Be sure to enjoy a concert or show at the gorgeous 936-seater Grade-II-listed Victorian Devonshire Park Theatre (www.eastbournetheatres.co.uk). If lucky, you might still catch its wonderful revival of award-winning Shakespeare-inspired rock musical, Return to the Forbidden Planet (‘til 1 Sept 2018). Failing which, its other forthcoming highlights include Madama Butterfly (14 Sept 2018); La Traviata (15 Sept 2018); London Philharmonic Orchestra (23 Sept 2018); George Michael tribute show, Fastlove (27 Sept 2018); This Is The Greatest Show (29 Sept 2018); Jason Donovan & His Amazing Mid-Life Crisis (18 Oct 2018); Giselle (19 Oct 2018); Swan Lake (20 Oct 2018); The Whitney Houston Show (30 Oct 2018); Freddie tribute show, Mercury (3 Nov 2018); London Philharmonic Orchestra (11 Nov & 2 Dec 2018); and panto, Cinderella (7 Dec 2018 – 13 Jan 2019).

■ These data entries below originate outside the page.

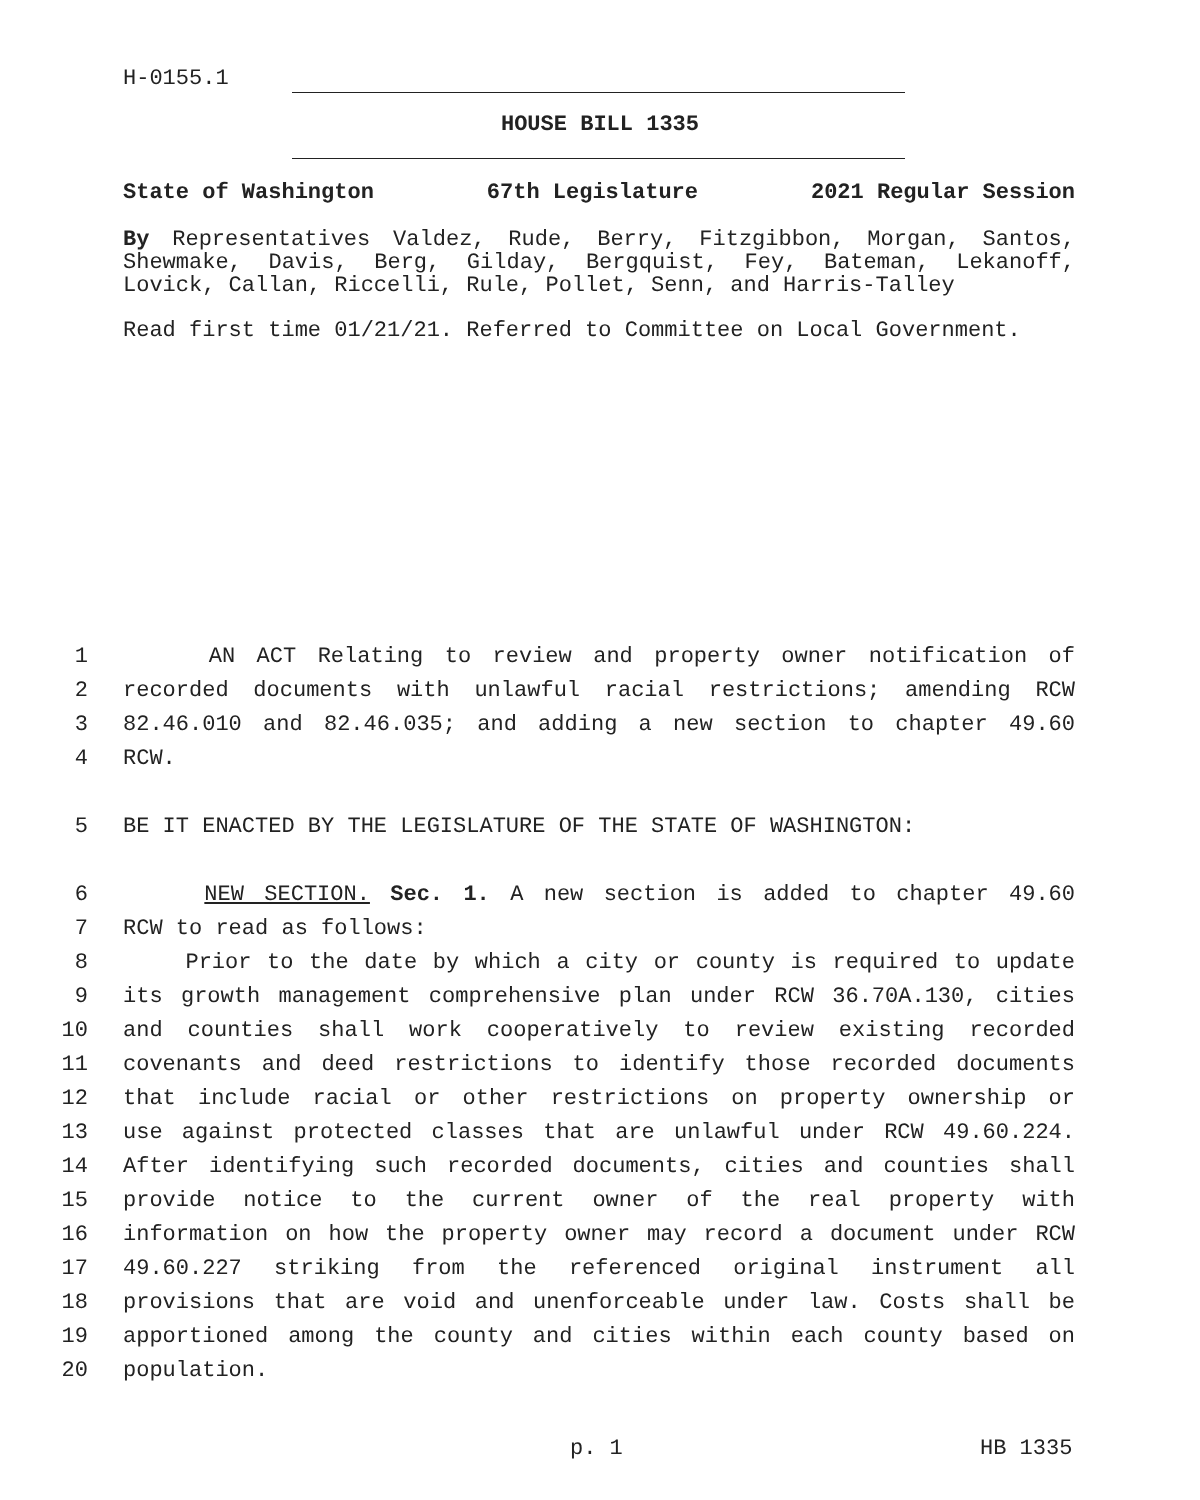H-0155.1
HOUSE BILL 1335
State of Washington 67th Legislature 2021 Regular Session
By Representatives Valdez, Rude, Berry, Fitzgibbon, Morgan, Santos, Shewmake, Davis, Berg, Gilday, Bergquist, Fey, Bateman, Lekanoff, Lovick, Callan, Riccelli, Rule, Pollet, Senn, and Harris-Talley
Read first time 01/21/21. Referred to Committee on Local Government.
1 AN ACT Relating to review and property owner notification of
2 recorded documents with unlawful racial restrictions; amending RCW
3 82.46.010 and 82.46.035; and adding a new section to chapter 49.60
4 RCW.
5 BE IT ENACTED BY THE LEGISLATURE OF THE STATE OF WASHINGTON:
6 NEW SECTION. Sec. 1. A new section is added to chapter 49.60
7 RCW to read as follows:
8 Prior to the date by which a city or county is required to update
9 its growth management comprehensive plan under RCW 36.70A.130, cities
10 and counties shall work cooperatively to review existing recorded
11 covenants and deed restrictions to identify those recorded documents
12 that include racial or other restrictions on property ownership or
13 use against protected classes that are unlawful under RCW 49.60.224.
14 After identifying such recorded documents, cities and counties shall
15 provide notice to the current owner of the real property with
16 information on how the property owner may record a document under RCW
17 49.60.227 striking from the referenced original instrument all
18 provisions that are void and unenforceable under law. Costs shall be
19 apportioned among the county and cities within each county based on
20 population.
p. 1 HB 1335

Return to the Forbidden Planet, a recent show at the Devonshire Park Theatre, Eastbourne

Once renovations are completed in Spring 2019, the Devonshire Park Theatre’s sister venues, The Congress Theatre and Winter Garden will also both be back on tap! Keep ‘em peeled, too, for lighter fare at the nearby, reputedly haunted, Royal Hippodrome Theatre (www.royalhippodrome.com).

Scene & Pride

Naturally, you’re unlikely to sneak your sprog or sprogs past the bouncers at many bars or clubs, and – even where a licence permits – that could prove a bit of a bore in a child’s bigger scheme!

Just back from the front, The Hart (89 Cavendish Place; www.thehart.co.uk) is, however, the town’s gay heart and soul – not just its busy, friendly bar, but its Clubroom round the back.

Indeed, we all love a party! And few are such fun as Eastbourne Pride (www.eastbournepride.co.uk), every July – a community celebration, with live outdoor entertainment for the whole family!

In such a student-brimming town, it’s hard to miss fellow openly gay bods at almost every turn, as one’s own organic gaydar begins its crackle-and-twitch! And, of course, these days you’re rarely more than a metre or two from even the most closeted queer life, thanks to the usual apps and social media!